# Work request:
Copy every line of the data below word for word, with no changes.

# Records to process:
□ □ □ □ □ □ □

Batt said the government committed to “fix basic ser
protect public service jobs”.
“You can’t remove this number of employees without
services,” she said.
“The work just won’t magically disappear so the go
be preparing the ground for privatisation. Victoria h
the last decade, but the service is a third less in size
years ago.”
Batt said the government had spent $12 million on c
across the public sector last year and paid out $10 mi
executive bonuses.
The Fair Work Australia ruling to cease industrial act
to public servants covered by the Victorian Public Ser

□ □ □ □ □ □ □

# Result:
Batt said the government committed to “fix basic ser
protect public service jobs”.
“You can’t remove this number of employees without
services,” she said.
“The work just won’t magically disappear so the go
be preparing the ground for privatisation. Victoria h
the last decade, but the service is a third less in size
years ago.”
Batt said the government had spent $12 million on c
across the public sector last year and paid out $10 mi
executive bonuses.
The Fair Work Australia ruling to cease industrial act
to public servants covered by the Victorian Public Ser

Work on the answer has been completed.